Of Bad Parents
German, Tropen, Stuttgart, 2020
‘01:30. Country road, eastbound. No oncoming traffic. Dead villages, as if there’s a curfew. I stroke the steering wheel and the leather of my glove squeaks gently. My passenger is dictating our destination. In my head I’m driving wherever I like.’
After the death of his beloved wife Nina, Tom travels back with his younger son from Los Angeles to Bern, while his older son stays in the USA. Tom works at night as a chauffeur and sleeps by day, mourning for Nina and trying to get his life under control. What is fiction, what reality? It doesn’t matter. Tom Kummer is a magnificent story-teller whom we are happy to follow – even though he spares neither himself nor his readership.
Tom Kummer was a master of fake news long before an American President coined the erm. Born in Bern in 1961, in 2000 Kummer caused a media scandal with fake interviews in which Hollywood professionals such as Bruce Willis, Charles Bronson and Sharon Stone revealed astonishingly private things about themselves.

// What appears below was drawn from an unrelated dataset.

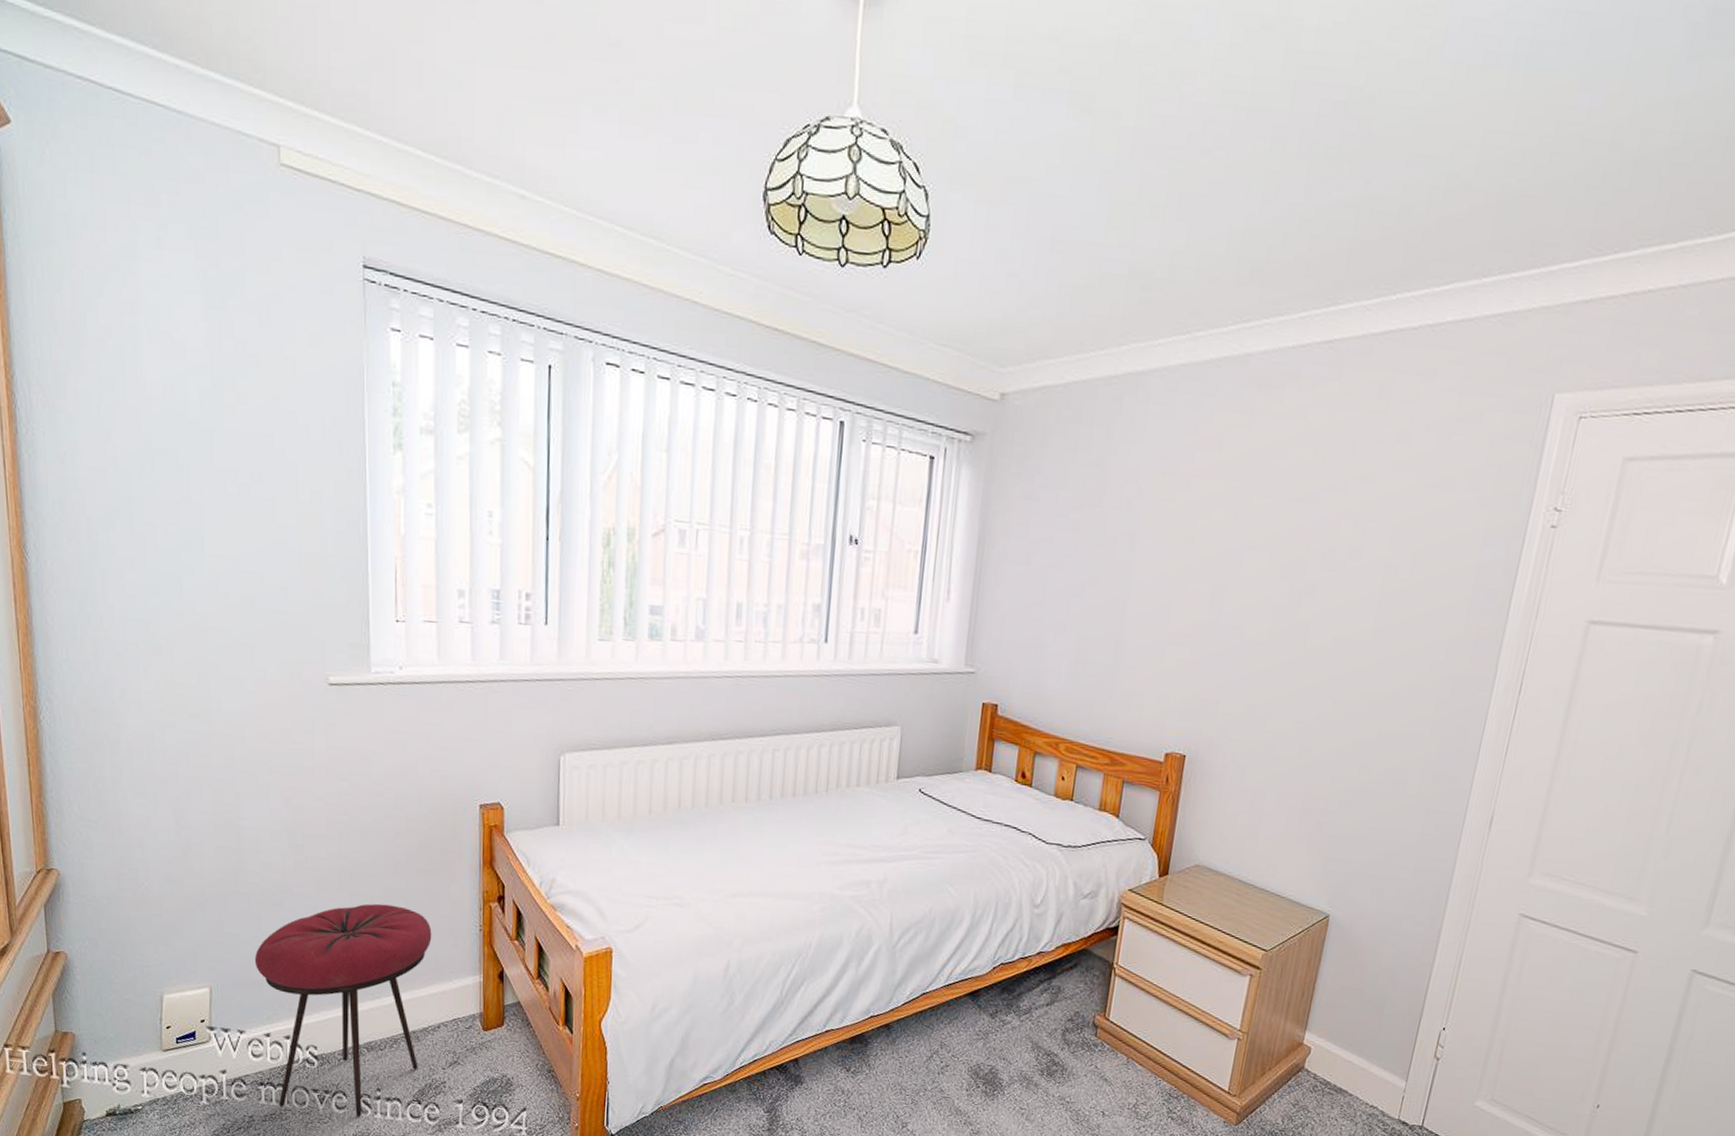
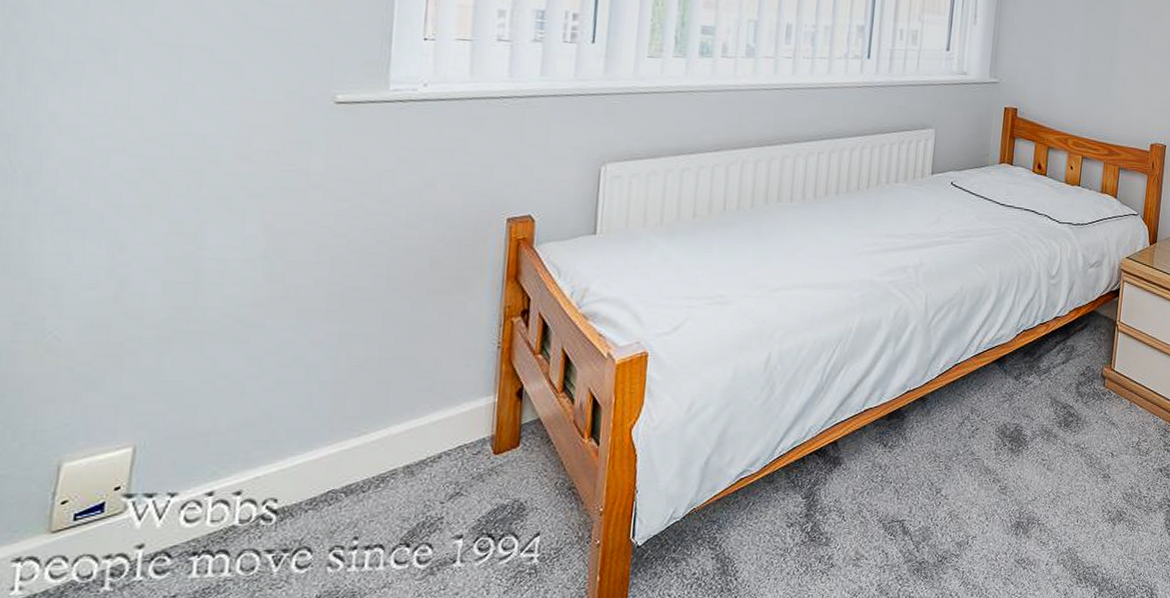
stool: present [254,903,432,1117] -> none [201,330,440,577]

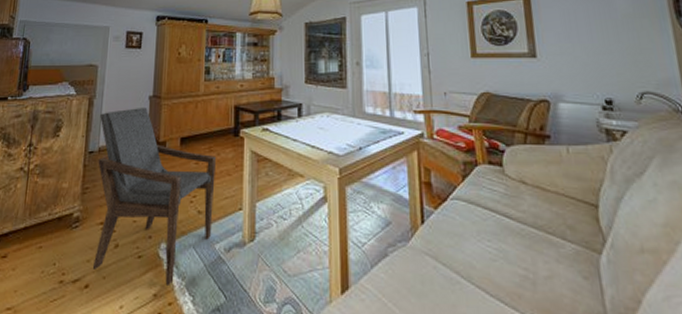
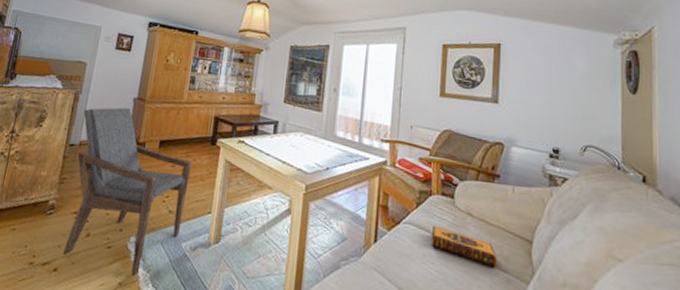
hardback book: none [483,198,562,239] -> present [431,225,497,268]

The public were delighted, and the Swiss and German went wild about the stories. Too good to be true? Yes, because unfortunately everything was invented. It was the end of Kummer’s career as a journalist. From then on he worked in LA as a tennis coach. With Nina & Tom, his auto-fictional novel published in 2017, he also became a successful author.
Nina & Tom describes the great love of the oddly-matched couple and Nina’s slow death. The book is wild, exhibitionistic and extreme, and draws the reader powerfully in. Of Bad Parents, on the other hand, has a very different, calmer narrative tone. Nina is dead, Tom alone with his son. The novel is a book of mourning, a book of memories of Nina and their family life together in Los Angeles, as well as the narrator’s own story – with and without Nina – in Bern, Berlin and Barcelona.
Tom can’t bear the day. Instead his nocturnal drives across the whole of Switzerland as a chauffeur provide the framework for a series of curious encounters, conversations, stories and memories of his own family. Always in his thoughts is Nina.
There are some troubling aspects to this novel, such as Tom’s close and sometimes physical relationship with his sons, who are more of a support to him than he is for them. The youth welfare office also has an eye on him. Is that the reason for the tile of the novel, Of Bad Parents? Is it meant seriously, or is the author flirting with himself? Because the novel is also tender, finely observed and apparently authentic. Kummer likes to play with the contradictions between reality and fiction.
In terms of style and language, Tom Kummer has stayed true to his work as a journalist: he writes clearly, quickly, to the point, sometimes in a chopped, almost staccato rhythm. ‘The night brightens. Zürich is bursting with light.’ In this respect he is following on from American narrative traditions in which internal processes are often represented in dialogues and plot. Tom Kummer deftly links the private history of his alter ego with current and historical events and thus becomes a chronicler of his time.
Nominated for the Swiss Book Prize 2020
Text by Jan-Jesse Müller
- Title
- Von schlechten Eltern
- Publisher
- Tropen, Stuttgart
- Translation rights
- Frauke Kniffler, f.kniffler@klett-cotta.de, for Italian: Barbara Griffini, Berla & Griffini Rights Agency, griffini@bgagency.it
- Publication date
- March 2020
- Pages
- 256
- ISBN
- 978-3-608-50428-6
Author
Tom Kummer
Tom Kummer was born in 1961 in Bern. As a journalist, he faked numerous interviews, unleashing a media storm in 2000. After several years in Los Angeles with his family, he now lives in Bern. His works include Good Morning – Los Angeles – Die tägliche Jagd nach der Wirklichkeit (Good Morning – Los Angeles – The Daily Hunt for Reality, 1997) and Blow Up (2007). The sequel to his novel Nina & Tom (2017), which was highly praised by critics and readers alike, is Von schlechten Eltern (Of Bad Parents, 2020).